5) War. Probably won't happen. Seoul will get bombed. Tokyo will get bombed. Pyongyang will get bombed. US (Hawaii? LA?) will get bombed. Lots of deaths. Lots of American deaths. It won't happen. This is no joke. The UN doesn't know where all of the nuclear facilities are in NK. Remember, the UN / US thought there were WMDs in Iraq.
 
RVD said:
I am Korean. South of course.
4) .... As for the cost involved to South Koreans...I'm fine with South Korea having little to no economic growth for a decade as the cost for unification. I don't expect unification to be free.

im sure you know more about the situation than me.

Are you certain the South would be worse economically for 10 years? You would have more land, more resources, higher population, Im just a layman but I would have thought you would have been better off merging.
 
Really, who gives a f@ck? It is of no material difference to the US, Europe, or anywhere 99% of the people on this board come from.

Don't get me wrong, I'm all in favour of humanitarian charities, NGOs and missions going in there and helping the population (who obviously need some help)

The N Korea regime is obviously a sorry state of affairs......

And it's a big issue for anyone actually in Korea, or related to anyone in Korea, for sure.

But there is very little strategic benefit from any of us getting involved. And for those who do have a legitimate interest...well sure, the US getting involved is significat, but with any support comes a price to pay. They're not unequivocally crying out for us to get stuck in....

it's all just turning the wheels of the military industrial complex. The people interested in getting involved in this are not interested in righting wrongs, that's for sure.
 
brisbanebikie said:
RVD said:
I am Korean. South of course.
4) .... As for the cost involved to South Koreans...I'm fine with South Korea having little to no economic growth for a decade as the cost for unification.

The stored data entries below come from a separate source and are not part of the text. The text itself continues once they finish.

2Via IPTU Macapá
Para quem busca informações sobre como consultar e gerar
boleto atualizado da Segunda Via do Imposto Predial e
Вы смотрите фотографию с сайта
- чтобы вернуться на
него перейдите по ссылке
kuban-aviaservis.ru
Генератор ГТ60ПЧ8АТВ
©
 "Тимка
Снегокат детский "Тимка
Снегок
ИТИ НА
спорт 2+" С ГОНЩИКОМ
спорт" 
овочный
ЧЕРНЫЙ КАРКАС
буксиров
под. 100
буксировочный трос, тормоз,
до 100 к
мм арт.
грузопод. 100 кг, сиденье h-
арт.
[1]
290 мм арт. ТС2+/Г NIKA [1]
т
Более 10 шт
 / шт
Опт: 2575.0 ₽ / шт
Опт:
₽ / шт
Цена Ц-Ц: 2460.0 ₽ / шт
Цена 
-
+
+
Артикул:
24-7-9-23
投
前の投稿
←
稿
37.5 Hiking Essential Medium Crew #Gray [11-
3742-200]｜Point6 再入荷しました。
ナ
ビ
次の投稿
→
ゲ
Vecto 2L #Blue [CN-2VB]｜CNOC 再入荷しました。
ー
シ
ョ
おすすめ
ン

I don't expect unification to be free.

im sure you know more about the situation than me.

Are you certain the South would be worse economically for 10 years? You would have more land, more resources, higher population, Im just a layman but I would have thought you would have been better off merging.

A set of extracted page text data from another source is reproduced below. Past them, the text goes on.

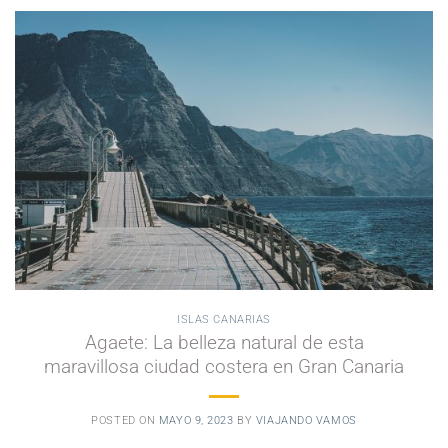
ISLAS CANARIAS
Agaete: La belleza natural de esta
maravillosa ciudad costera en Gran Canaria
POSTED ON
MAYO 9, 2023
BY
VIAJANDO VAMOS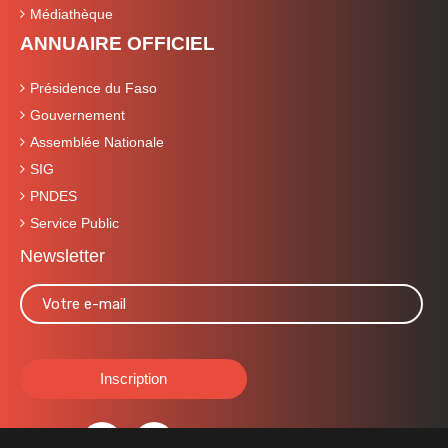
Médiathèque
ANNUAIRE OFFICIEL
Présidence du Faso
Gouvernement
Assemblée Nationale
SIG
PNDES
Service Public
Newsletter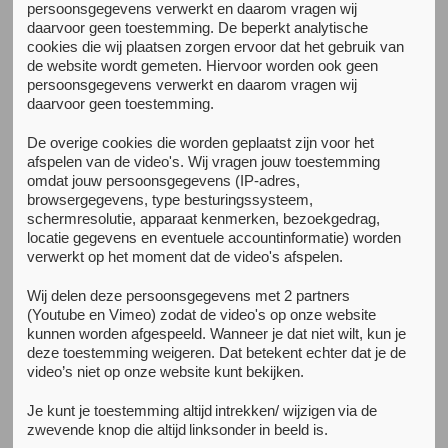
Alle nieuwsberichten
persoonsgegevens verwerkt en daarom vragen wij
daarvoor geen toestemming. De beperkt analytische
cookies die wij plaatsen zorgen ervoor dat het gebruik van
de website wordt gemeten. Hiervoor worden ook geen
persoonsgegevens verwerkt en daarom vragen wij
daarvoor geen toestemming.
De overige cookies die worden geplaatst zijn voor het
afspelen van de video's. Wij vragen jouw toestemming
omdat jouw persoonsgegevens (IP-adres,
browsergegevens, type besturingssysteem,
schermresolutie, apparaat kenmerken, bezoekgedrag,
locatie gegevens en eventuele accountinformatie) worden
verwerkt op het moment dat de video's afspelen.
Wij delen deze persoonsgegevens met 2 partners
(Youtube en Vimeo) zodat de video's op onze website
kunnen worden afgespeeld. Wanneer je dat niet wilt, kun je
17 juli 2026
deze toestemming weigeren. Dat betekent echter dat je de
Nieuwe publicatie: wat verwachten mensen van een
video’s niet op onze website kunt bekijken.
conversational agent als ondersteuning bij het
verminderen van alcoholgebruik?
Je kunt je toestemming altijd intrekken/ wijzigen via de
Marissa de Vries onderzocht hoe gebruikers van de online
zwevende knop die altijd linksonder in beeld is.
alcoholzelfhulp van Jellinek en de cliëntenraad van Arkin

Most economists in South Korea believe that the cost of unification will be 10+ years of economic hardship. Must of this is modeled after the collapse of East Germany when Germany had unification in the early 90s. IIRC, it took Germany about 10 years but East Germany was actually in a much better state than North Korea today.

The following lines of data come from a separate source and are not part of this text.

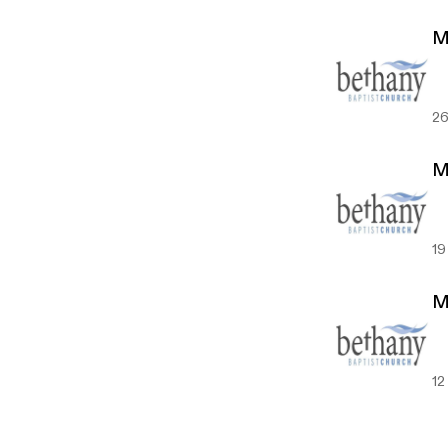
M
26
M
19
M
12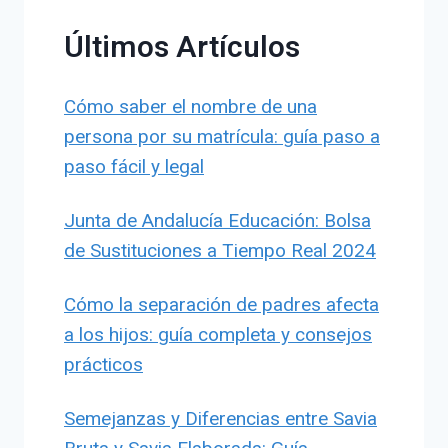
Últimos Artículos
Cómo saber el nombre de una
persona por su matrícula: guía paso a
paso fácil y legal
Junta de Andalucía Educación: Bolsa
de Sustituciones a Tiempo Real 2024
Cómo la separación de padres afecta
a los hijos: guía completa y consejos
prácticos
Semejanzas y Diferencias entre Savia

There would be more land and resources but there would also be a nation full of people without a lot of labor skills (other than manual labor), mass migration to the South, etc. Having a lot of unskilled labor isn't so great...it is one of the reasons why China and India are still poor countries (although they are much better now that they have focused on embracing and getting their people skilled in technology).